The situation was further complicated by the 5 year Civil War in Tajikistan following independence, which destroyed much of the country’s infrastructure and considerably delayed Tajikistan’s entry into the international market, including the handicraft sector. As a consequence, while handicrafts from Kyrgyzstan and Uzbekistan have developed a reputation in the US and Europe, Tajik handicrafts (which reflect the same cultural history and artistic traditions) have only a tiny footprint in the US. In late 2014, I formed HoonArts, the only US business importing Tajik handicrafts on a systematic basis, specifically to help the artisans of Tajikistan create a sustainable US market for their products. Our entire reason for being is to build community and empower the artisans of Tajikistan (and other Central Asian countries) through their own craftsmanship.
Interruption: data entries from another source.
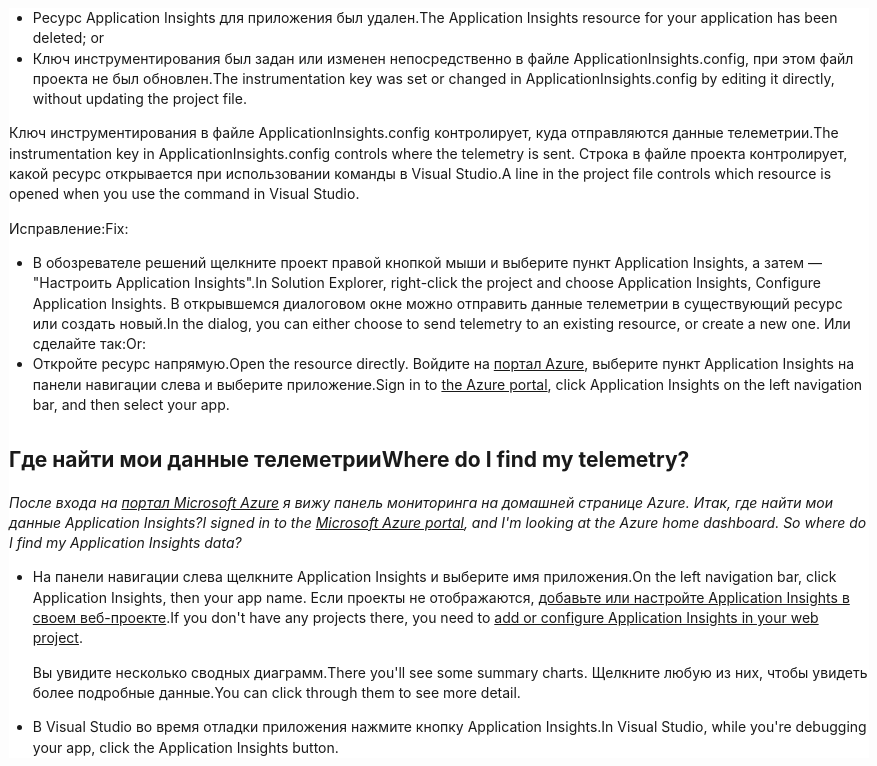 * <span data-ttu-id="a5dc2-177">Ресурс Application Insights для приложения был удален.</span><span class="sxs-lookup"><span data-stu-id="a5dc2-177">The Application Insights resource for your application has been deleted; or</span></span>
* <span data-ttu-id="a5dc2-178">Ключ инструментирования был задан или изменен непосредственно в файле ApplicationInsights.config, при этом файл проекта не был обновлен.</span><span class="sxs-lookup"><span data-stu-id="a5dc2-178">The instrumentation key was set or changed in ApplicationInsights.config by editing it directly, without updating the project file.</span></span> 

<span data-ttu-id="a5dc2-179">Ключ инструментирования в файле ApplicationInsights.config контролирует, куда отправляются данные телеметрии.</span><span class="sxs-lookup"><span data-stu-id="a5dc2-179">The instrumentation key in ApplicationInsights.config controls where the telemetry is sent.</span></span> <span data-ttu-id="a5dc2-180">Строка в файле проекта контролирует, какой ресурс открывается при использовании команды в Visual Studio.</span><span class="sxs-lookup"><span data-stu-id="a5dc2-180">A line in the project file controls which resource is opened when you use the command in Visual Studio.</span></span> 

<span data-ttu-id="a5dc2-181">Исправление:</span><span class="sxs-lookup"><span data-stu-id="a5dc2-181">Fix:</span></span>

* <span data-ttu-id="a5dc2-182">В обозревателе решений щелкните проект правой кнопкой мыши и выберите пункт Application Insights, а затем — "Настроить Application Insights".</span><span class="sxs-lookup"><span data-stu-id="a5dc2-182">In Solution Explorer, right-click the project and choose Application Insights, Configure Application Insights.</span></span> <span data-ttu-id="a5dc2-183">В открывшемся диалоговом окне можно отправить данные телеметрии в существующий ресурс или создать новый.</span><span class="sxs-lookup"><span data-stu-id="a5dc2-183">In the dialog, you can either choose to send telemetry to an existing resource, or create a new one.</span></span> <span data-ttu-id="a5dc2-184">Или сделайте так:</span><span class="sxs-lookup"><span data-stu-id="a5dc2-184">Or:</span></span>
* <span data-ttu-id="a5dc2-185">Откройте ресурс напрямую.</span><span class="sxs-lookup"><span data-stu-id="a5dc2-185">Open the resource directly.</span></span> <span data-ttu-id="a5dc2-186">Войдите на [портал Azure](https://portal.azure.com), выберите пункт Application Insights на панели навигации слева и выберите приложение.</span><span class="sxs-lookup"><span data-stu-id="a5dc2-186">Sign in to [the Azure portal](https://portal.azure.com), click Application Insights on the left navigation bar, and then select your app.</span></span>

## <a name="where-do-i-find-my-telemetry"></a><span data-ttu-id="a5dc2-187">Где найти мои данные телеметрии</span><span class="sxs-lookup"><span data-stu-id="a5dc2-187">Where do I find my telemetry?</span></span>
<span data-ttu-id="a5dc2-188">*После входа на [портал Microsoft Azure](https://portal.azure.com) я вижу панель мониторинга на домашней странице Azure. Итак, где найти мои данные Application Insights?*</span><span class="sxs-lookup"><span data-stu-id="a5dc2-188">*I signed in to the [Microsoft Azure portal](https://portal.azure.com), and I'm looking at the Azure home dashboard. So where do I find my Application Insights data?*</span></span>

* <span data-ttu-id="a5dc2-189">На панели навигации слева щелкните Application Insights и выберите имя приложения.</span><span class="sxs-lookup"><span data-stu-id="a5dc2-189">On the left navigation bar, click Application Insights, then your app name.</span></span> <span data-ttu-id="a5dc2-190">Если проекты не отображаются, [добавьте или настройте Application Insights в своем веб-проекте](app-insights-asp-net.md).</span><span class="sxs-lookup"><span data-stu-id="a5dc2-190">If you don't have any projects there, you need to [add or configure Application Insights in your web project](app-insights-asp-net.md).</span></span>
  
    <span data-ttu-id="a5dc2-191">Вы увидите несколько сводных диаграмм.</span><span class="sxs-lookup"><span data-stu-id="a5dc2-191">There you'll see some summary charts.</span></span> <span data-ttu-id="a5dc2-192">Щелкните любую из них, чтобы увидеть более подробные данные.</span><span class="sxs-lookup"><span data-stu-id="a5dc2-192">You can click through them to see more detail.</span></span>
* <span data-ttu-id="a5dc2-193">В Visual Studio во время отладки приложения нажмите кнопку Application Insights.</span><span class="sxs-lookup"><span data-stu-id="a5dc2-193">In Visual Studio, while you're debugging your app, click the Application Insights button.</span></span>
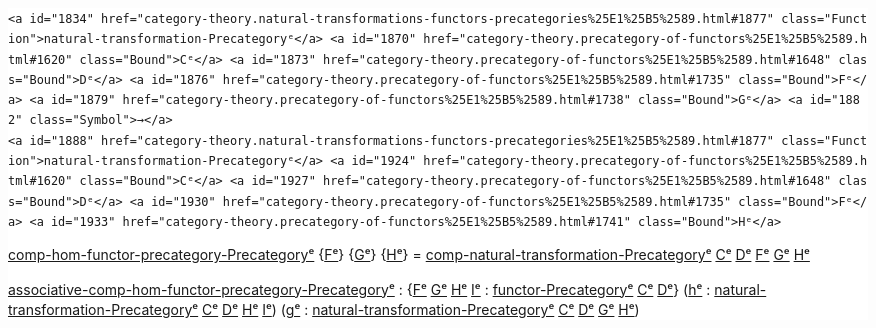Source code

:     <a id="1834" href="category-theory.natural-transformations-functors-precategories%25E1%25B5%2589.html#1877" class="Function">natural-transformation-Precategoryᵉ</a> <a id="1870" href="category-theory.precategory-of-functors%25E1%25B5%2589.html#1620" class="Bound">Cᵉ</a> <a id="1873" href="category-theory.precategory-of-functors%25E1%25B5%2589.html#1648" class="Bound">Dᵉ</a> <a id="1876" href="category-theory.precategory-of-functors%25E1%25B5%2589.html#1735" class="Bound">Fᵉ</a> <a id="1879" href="category-theory.precategory-of-functors%25E1%25B5%2589.html#1738" class="Bound">Gᵉ</a> <a id="1882" class="Symbol">→</a>
    <a id="1888" href="category-theory.natural-transformations-functors-precategories%25E1%25B5%2589.html#1877" class="Function">natural-transformation-Precategoryᵉ</a> <a id="1924" href="category-theory.precategory-of-functors%25E1%25B5%2589.html#1620" class="Bound">Cᵉ</a> <a id="1927" href="category-theory.precategory-of-functors%25E1%25B5%2589.html#1648" class="Bound">Dᵉ</a> <a id="1930" href="category-theory.precategory-of-functors%25E1%25B5%2589.html#1735" class="Bound">Fᵉ</a> <a id="1933" href="category-theory.precategory-of-functors%25E1%25B5%2589.html#1741" class="Bound">Hᵉ</a>
  <a id="1938" href="category-theory.precategory-of-functors%25E1%25B5%2589.html#1686" class="Function">comp-hom-functor-precategory-Precategoryᵉ</a> <a id="1980" class="Symbol">{</a><a id="1981" href="category-theory.precategory-of-functors%25E1%25B5%2589.html#1981" class="Bound">Fᵉ</a><a id="1983" class="Symbol">}</a> <a id="1985" class="Symbol">{</a><a id="1986" href="category-theory.precategory-of-functors%25E1%25B5%2589.html#1986" class="Bound">Gᵉ</a><a id="1988" class="Symbol">}</a> <a id="1990" class="Symbol">{</a><a id="1991" href="category-theory.precategory-of-functors%25E1%25B5%2589.html#1991" class="Bound">Hᵉ</a><a id="1993" class="Symbol">}</a> <a id="1995" class="Symbol">=</a>
    <a id="2001" href="category-theory.natural-transformations-functors-precategories%25E1%25B5%2589.html#3289" class="Function">comp-natural-transformation-Precategoryᵉ</a> <a id="2042" href="category-theory.precategory-of-functors%25E1%25B5%2589.html#1620" class="Bound">Cᵉ</a> <a id="2045" href="category-theory.precategory-of-functors%25E1%25B5%2589.html#1648" class="Bound">Dᵉ</a> <a id="2048" href="category-theory.precategory-of-functors%25E1%25B5%2589.html#1981" class="Bound">Fᵉ</a> <a id="2051" href="category-theory.precategory-of-functors%25E1%25B5%2589.html#1986" class="Bound">Gᵉ</a> <a id="2054" href="category-theory.precategory-of-functors%25E1%25B5%2589.html#1991" class="Bound">Hᵉ</a>

  <a id="2060" href="category-theory.precategory-of-functors%25E1%25B5%2589.html#2060" class="Function">associative-comp-hom-functor-precategory-Precategoryᵉ</a> <a id="2114" class="Symbol">:</a>
    <a id="2120" class="Symbol">{</a><a id="2121" href="category-theory.precategory-of-functors%25E1%25B5%2589.html#2121" class="Bound">Fᵉ</a> <a id="2124" href="category-theory.precategory-of-functors%25E1%25B5%2589.html#2124" class="Bound">Gᵉ</a> <a id="2127" href="category-theory.precategory-of-functors%25E1%25B5%2589.html#2127" class="Bound">Hᵉ</a> <a id="2130" href="category-theory.precategory-of-functors%25E1%25B5%2589.html#2130" class="Bound">Iᵉ</a> <a id="2133" class="Symbol">:</a> <a id="2135" href="category-theory.functors-precategories%25E1%25B5%2589.html#3980" class="Function">functor-Precategoryᵉ</a> <a id="2156" href="category-theory.precategory-of-functors%25E1%25B5%2589.html#1620" class="Bound">Cᵉ</a> <a id="2159" href="category-theory.precategory-of-functors%25E1%25B5%2589.html#1648" class="Bound">Dᵉ</a><a id="2161" class="Symbol">}</a>
    <a id="2167" class="Symbol">(</a><a id="2168" href="category-theory.precategory-of-functors%25E1%25B5%2589.html#2168" class="Bound">hᵉ</a> <a id="2171" class="Symbol">:</a> <a id="2173" href="category-theory.natural-transformations-functors-precategories%25E1%25B5%2589.html#1877" class="Function">natural-transformation-Precategoryᵉ</a> <a id="2209" href="category-theory.precategory-of-functors%25E1%25B5%2589.html#1620" class="Bound">Cᵉ</a> <a id="2212" href="category-theory.precategory-of-functors%25E1%25B5%2589.html#1648" class="Bound">Dᵉ</a> <a id="2215" href="category-theory.precategory-of-functors%25E1%25B5%2589.html#2127" class="Bound">Hᵉ</a> <a id="2218" href="category-theory.precategory-of-functors%25E1%25B5%2589.html#2130" class="Bound">Iᵉ</a><a id="2220" class="Symbol">)</a>
    <a id="2226" class="Symbol">(</a><a id="2227" href="category-theory.precategory-of-functors%25E1%25B5%2589.html#2227" class="Bound">gᵉ</a> <a id="2230" class="Symbol">:</a> <a id="2232" href="category-theory.natural-transformations-functors-precategories%25E1%25B5%2589.html#1877" class="Function">natural-transformation-Precategoryᵉ</a> <a id="2268" href="category-theory.precategory-of-functors%25E1%25B5%2589.html#1620" class="Bound">Cᵉ</a> <a id="2271" href="category-theory.precategory-of-functors%25E1%25B5%2589.html#1648" class="Bound">Dᵉ</a> <a id="2274" href="category-theory.precategory-of-functors%25E1%25B5%2589.html#2124" class="Bound">Gᵉ</a> <a id="2277" href="category-theory.precategory-of-functors%25E1%25B5%2589.html#2127" class="Bound">Hᵉ</a><a id="2279" class="Symbol">)</a>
This history in the Fergana Valley has led to some strange modern consequences, from the Western point of view. For example, artistic cooperation between artisans in Kyrgyzstan and Tajikistan is common. The Union of Craftsmen of Tajikistan is part of a major Central Asian handicraft initiative under the framework of the EU and Cesvi-funded project "Handicraft and Business through Regional Integration and Fair Trade Market", which is focused on combining resources and expertise to enhance integration between Tajikistan and Kyrgyzstan in the handicraft sector. On the other hand, cross-border relations between Tajikistan and Uzbekistan are fragile. The border crossing between Uzbekistan and Tajikistan between Samarkand (Uzbekistan) and Panjakent (Tajikistan) was closed by Uzbekistan in 2010, and remains closed today, even though Samarkand and Panjakent were adjacent stops on the Silk Road for hundreds of years and the ethnic majority in Samarkand is Tajik, not Uzbek. Other border crossings between Uzbekistan and Tajikistan are unreliable, and subject to arbitrary closure or restriction and there is a widely acknowledged concern about corruption among border guards. (The absence of a reliable land route for shipping from Tajikistan, which is land-locked, is one of the key reasons that all our Tajik products are shipped to the US by air.) When I asked my ikat supplier in Margilan, Uzbekistan if she could perhaps export ikat fabrics direct to Armugon Handicrafts in Tajikistan and avoid the middlemen, she reported that it was simply too complicated because of political issues, and that it was much easier to export to the US than Tajikistan.
I hope that this history gives you a taste for the complexity of both the ikat fabrics and the cultural and political history from which they come. It also means that now, when you hear someone talk about “Uzbek ikats,” you will know that it reflects the arbitrary divisions imposed during Soviet times, rather than any intrinsic ethnic or cultural distinction (or superiority) between the artisans of Tajikistan and Uzbekistan. You should also be able to distinguish a mass-produced commercial "ikat" product from the genuine hand-woven fabric that is the product of centuries of artistic tradition in Central Asia.